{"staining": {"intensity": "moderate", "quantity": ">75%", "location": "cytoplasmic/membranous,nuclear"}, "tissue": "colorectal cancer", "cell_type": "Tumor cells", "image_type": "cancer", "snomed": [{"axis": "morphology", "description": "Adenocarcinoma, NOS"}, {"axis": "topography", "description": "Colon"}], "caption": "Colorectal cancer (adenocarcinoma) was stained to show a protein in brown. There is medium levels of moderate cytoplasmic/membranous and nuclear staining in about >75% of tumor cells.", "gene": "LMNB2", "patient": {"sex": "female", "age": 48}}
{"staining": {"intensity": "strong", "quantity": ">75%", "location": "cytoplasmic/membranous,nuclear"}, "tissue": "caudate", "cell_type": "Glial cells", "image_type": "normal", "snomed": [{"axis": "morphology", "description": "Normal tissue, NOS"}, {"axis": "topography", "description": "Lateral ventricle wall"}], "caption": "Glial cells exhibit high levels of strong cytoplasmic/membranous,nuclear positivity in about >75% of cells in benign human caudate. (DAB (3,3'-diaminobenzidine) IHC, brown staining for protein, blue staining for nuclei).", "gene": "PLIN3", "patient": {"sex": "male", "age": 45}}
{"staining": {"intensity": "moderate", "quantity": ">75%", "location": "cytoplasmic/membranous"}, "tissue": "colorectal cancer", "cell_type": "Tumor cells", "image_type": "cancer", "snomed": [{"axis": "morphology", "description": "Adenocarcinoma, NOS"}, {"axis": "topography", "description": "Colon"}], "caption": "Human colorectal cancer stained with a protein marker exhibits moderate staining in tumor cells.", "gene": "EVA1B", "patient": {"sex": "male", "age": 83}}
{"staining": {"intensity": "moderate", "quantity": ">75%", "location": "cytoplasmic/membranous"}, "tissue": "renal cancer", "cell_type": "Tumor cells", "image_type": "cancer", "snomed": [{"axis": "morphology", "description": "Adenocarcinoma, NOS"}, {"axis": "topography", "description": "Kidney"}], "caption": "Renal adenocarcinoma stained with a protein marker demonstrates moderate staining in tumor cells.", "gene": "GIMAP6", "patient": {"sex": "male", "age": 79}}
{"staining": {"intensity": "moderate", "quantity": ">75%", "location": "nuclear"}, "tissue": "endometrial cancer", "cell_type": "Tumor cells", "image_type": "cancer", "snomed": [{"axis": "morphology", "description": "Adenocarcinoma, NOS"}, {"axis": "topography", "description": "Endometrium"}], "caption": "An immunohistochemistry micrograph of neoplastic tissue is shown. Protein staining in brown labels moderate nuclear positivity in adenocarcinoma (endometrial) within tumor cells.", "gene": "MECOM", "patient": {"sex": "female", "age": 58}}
____
§ **Exercise prompt**: From the preceding material, extract every line exactly.

§ **Your solution**:
{"staining": {"intensity": "moderate", "quantity": ">75%", "location": "cytoplasmic/membranous,nuclear"}, "tissue": "colorectal cancer", "cell_type": "Tumor cells", "image_type": "cancer", "snomed": [{"axis": "morphology", "description": "Adenocarcinoma, NOS"}, {"axis": "topography", "description": "Colon"}], "caption": "Colorectal cancer (adenocarcinoma) was stained to show a protein in brown. There is medium levels of moderate cytoplasmic/membranous and nuclear staining in about >75% of tumor cells.", "gene": "LMNB2", "patient": {"sex": "female", "age": 48}}
{"staining": {"intensity": "strong", "quantity": ">75%", "location": "cytoplasmic/membranous,nuclear"}, "tissue": "caudate", "cell_type": "Glial cells", "image_type": "normal", "snomed": [{"axis": "morphology", "description": "Normal tissue, NOS"}, {"axis": "topography", "description": "Lateral ventricle wall"}], "caption": "Glial cells exhibit high levels of strong cytoplasmic/membranous,nuclear positivity in about >75% of cells in benign human caudate. (DAB (3,3'-diaminobenzidine) IHC, brown staining for protein, blue staining for nuclei).", "gene": "PLIN3", "patient": {"sex": "male", "age": 45}}
{"staining": {"intensity": "moderate", "quantity": ">75%", "location": "cytoplasmic/membranous"}, "tissue": "colorectal cancer", "cell_type": "Tumor cells", "image_type": "cancer", "snomed": [{"axis": "morphology", "description": "Adenocarcinoma, NOS"}, {"axis": "topography", "description": "Colon"}], "caption": "Human colorectal cancer stained with a protein marker exhibits moderate staining in tumor cells.", "gene": "EVA1B", "patient": {"sex": "male", "age": 83}}
{"staining": {"intensity": "moderate", "quantity": ">75%", "location": "cytoplasmic/membranous"}, "tissue": "renal cancer", "cell_type": "Tumor cells", "image_type": "cancer", "snomed": [{"axis": "morphology", "description": "Adenocarcinoma, NOS"}, {"axis": "topography", "description": "Kidney"}], "caption": "Renal adenocarcinoma stained with a protein marker demonstrates moderate staining in tumor cells.", "gene": "GIMAP6", "patient": {"sex": "male", "age": 79}}
{"staining": {"intensity": "moderate", "quantity": ">75%", "location": "nuclear"}, "tissue": "endometrial cancer", "cell_type": "Tumor cells", "image_type": "cancer", "snomed": [{"axis": "morphology", "description": "Adenocarcinoma, NOS"}, {"axis": "topography", "description": "Endometrium"}], "caption": "An immunohistochemistry micrograph of neoplastic tissue is shown. Protein staining in brown labels moderate nuclear positivity in adenocarcinoma (endometrial) within tumor cells.", "gene": "MECOM", "patient": {"sex": "female", "age": 58}}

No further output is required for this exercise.